Arquen lui caresse le cou et se penche vers son visage :

— Vous allez causer ma perte, Majesté, murmure-t-il.

Plus que tu ne le penses, crétin ! Mais c'est pas possible ! On ne prend pas de telles décisions, juste parce qu'une bombasse canon exhibe un peu trop ses attributs. Non, n'essaie pas de l'embrasser, ça va mal finir...

Apparemment, la connerie n'a pas de limites ! Je me tape le front devant cette calamité. La reine l'embobine complètement. Elle a déjà lancé ses charmes sur lui.

Il tente de l'embrasser mais Luinil esquive ses lèvres au dernier instant, le contentant d'un délicieux sourire.

Elle le nargue !

Et finit enfin par se relever, se dirigeant vers sa glace d'une démarche sensuelle. De son côté, Arquen doit sentir la frustration à son comble, lui qui était en feu.

— Je ferai ce qu'il vous plaira, ma reine, conclut-il d'une voix légèrement acerbe.

N'essaie pas de la faire culpabiliser. C'est inutile. Plus je la regarde et plus je me dis que cette femme est le vrai pendant féminin de Morgal : tous les moyens seront bons pour réussir, peu importe le prix.

Elle a ensorcelé l'hybride par sa beauté étourdissante. Il est vrai qu'elle est magnifique, mais elle demeure surtout une souveraine implacable : ce qu'elle désire, elle l'obtient.
Un frisson me parcourt le corps lorsque je scrute son regard. On pourrait y lire une multitude d'émotions dont la colère, la détermination et la tristesse...

— Je savais que je pouvais compter sur toi, Arquen. Toi, tu es capable de tromper leur confiance.

— Un elfe ne fait jamais confiance, ma reine.

— Je sais, je sais...

Elle semble retomber dans ses pensées, méditant sûrement certains souvenirs mystérieux. Je suis curieux à son sujet. J'en demanderai plus à Arquen...

Ce dernier profite d'ailleurs de l'absence passagère de la reine pour la rejoindre et l'embrasser fougueusement, lui retenant un cri aigu. Il la soulève par les cuisses et la plaque sur la table.
Bon... Monsieur n'aime pas qu'on se moque de lui ! Reste à savoir si je vais assister à une partie de jambes en l'air.

Je crois que Luinil ne comprend pas encore ce qui lui arrive. À mon avis, elle n'en revient pas qu'un homme ose ainsi la toucher. L'hybride redouble ses baisers baladant ses mains sur le corps sublime de la souveraine. Lorsqu'il saisit sa culotte, Luinil panique et se dégage violemment, partant à l'autre bout de la cabine.

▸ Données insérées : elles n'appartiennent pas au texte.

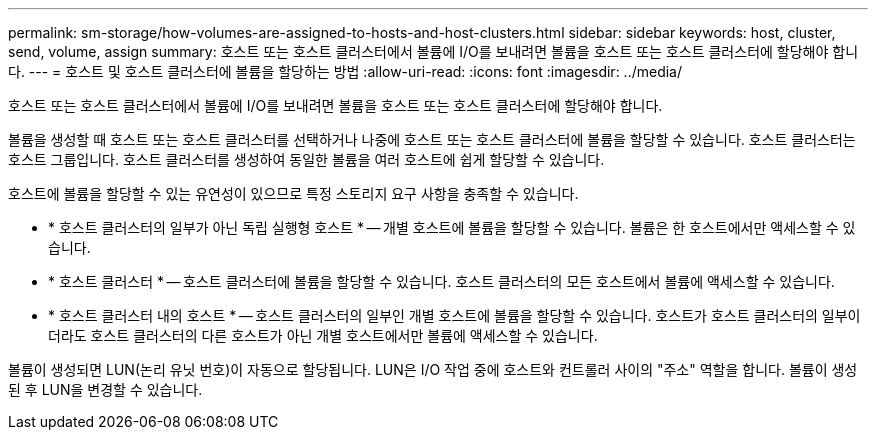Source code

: ---
permalink: sm-storage/how-volumes-are-assigned-to-hosts-and-host-clusters.html 
sidebar: sidebar 
keywords: host, cluster, send, volume, assign 
summary: 호스트 또는 호스트 클러스터에서 볼륨에 I/O를 보내려면 볼륨을 호스트 또는 호스트 클러스터에 할당해야 합니다. 
---
= 호스트 및 호스트 클러스터에 볼륨을 할당하는 방법
:allow-uri-read: 
:icons: font
:imagesdir: ../media/


[role="lead"]
호스트 또는 호스트 클러스터에서 볼륨에 I/O를 보내려면 볼륨을 호스트 또는 호스트 클러스터에 할당해야 합니다.

볼륨을 생성할 때 호스트 또는 호스트 클러스터를 선택하거나 나중에 호스트 또는 호스트 클러스터에 볼륨을 할당할 수 있습니다. 호스트 클러스터는 호스트 그룹입니다. 호스트 클러스터를 생성하여 동일한 볼륨을 여러 호스트에 쉽게 할당할 수 있습니다.

호스트에 볼륨을 할당할 수 있는 유연성이 있으므로 특정 스토리지 요구 사항을 충족할 수 있습니다.

* * 호스트 클러스터의 일부가 아닌 독립 실행형 호스트 * -- 개별 호스트에 볼륨을 할당할 수 있습니다. 볼륨은 한 호스트에서만 액세스할 수 있습니다.
* * 호스트 클러스터 * -- 호스트 클러스터에 볼륨을 할당할 수 있습니다. 호스트 클러스터의 모든 호스트에서 볼륨에 액세스할 수 있습니다.
* * 호스트 클러스터 내의 호스트 * -- 호스트 클러스터의 일부인 개별 호스트에 볼륨을 할당할 수 있습니다. 호스트가 호스트 클러스터의 일부이더라도 호스트 클러스터의 다른 호스트가 아닌 개별 호스트에서만 볼륨에 액세스할 수 있습니다.


볼륨이 생성되면 LUN(논리 유닛 번호)이 자동으로 할당됩니다. LUN은 I/O 작업 중에 호스트와 컨트롤러 사이의 "주소" 역할을 합니다. 볼륨이 생성된 후 LUN을 변경할 수 있습니다.
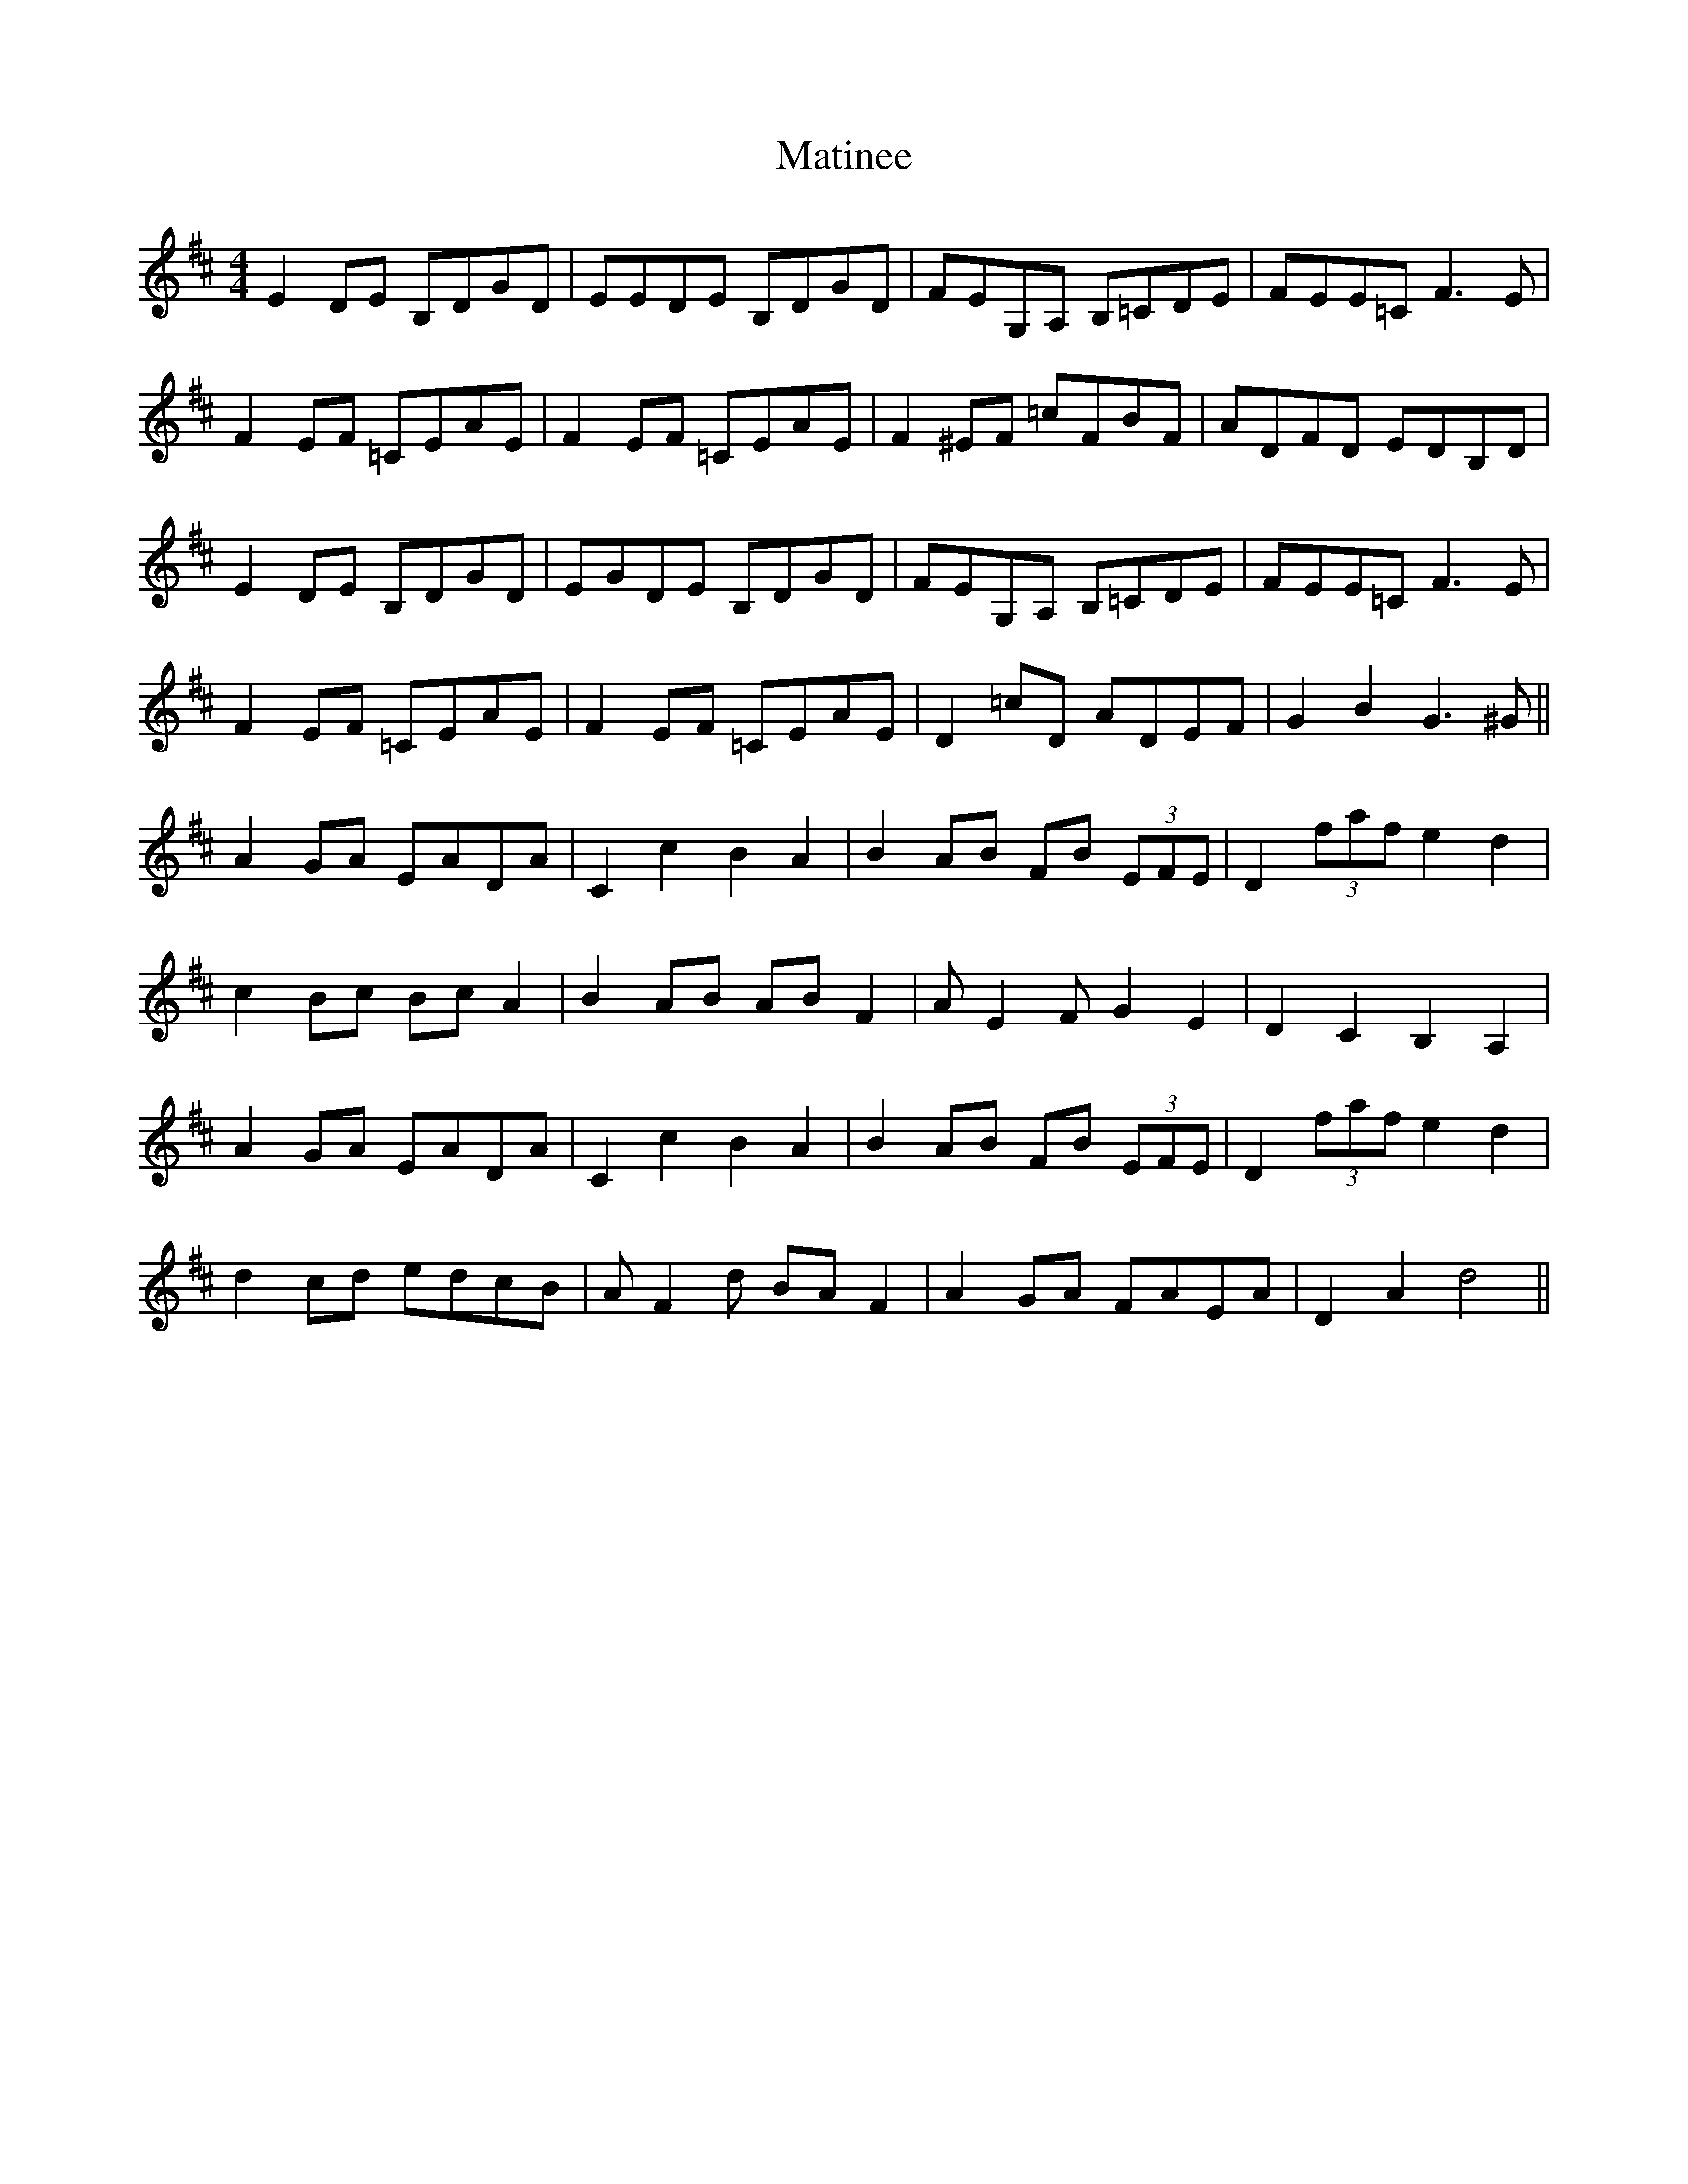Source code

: X: 25872
T: Matinee
R: hornpipe
M: 4/4
K: Dmajor
E2DE B,DGD|EEDE B,DGD|FEG,A, B,=CDE|FEE=C F3E|
F2EF =CEAE|F2EF =CEAE|F2^EF =cFBF|ADFD EDB,D|
E2DE B,DGD|EGDE B,DGD|FEG,A, B,=CDE|FEE=C F3E|
F2EF =CEAE|F2EF =CEAE|D2=cD ADEF|G2B2 G3^G||
A2GA EADA|C2c2 B2A2|B2AB FB (3EFE|D2 (3faf e2d2|
c2Bc BcA2|B2AB ABF2|AE2F G2E2|D2C2 B,2A,2|
A2GA EADA|C2c2 B2A2|B2AB FB (3EFE|D2 (3faf e2d2|
d2cd edcB|AF2d BAF2|A2GA FAEA|D2A2 d4||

Sa poitrine se soulève à un rythme effréné alors qu'elle s'appuie contre un buffet.

— Majesté, vous allez bien ?

— Je... sortez, Arquen. Je vais me remettre.

Il se retire sans mot dire. À peine la porte refermée que Luinil s'effondre sur le parquet.
Elle semble désespérée. Pourquoi ? Je l'ignore. Mais je suis espion et je sens que ce qui s'est passé aujourd'hui à un rapport avec mon maître.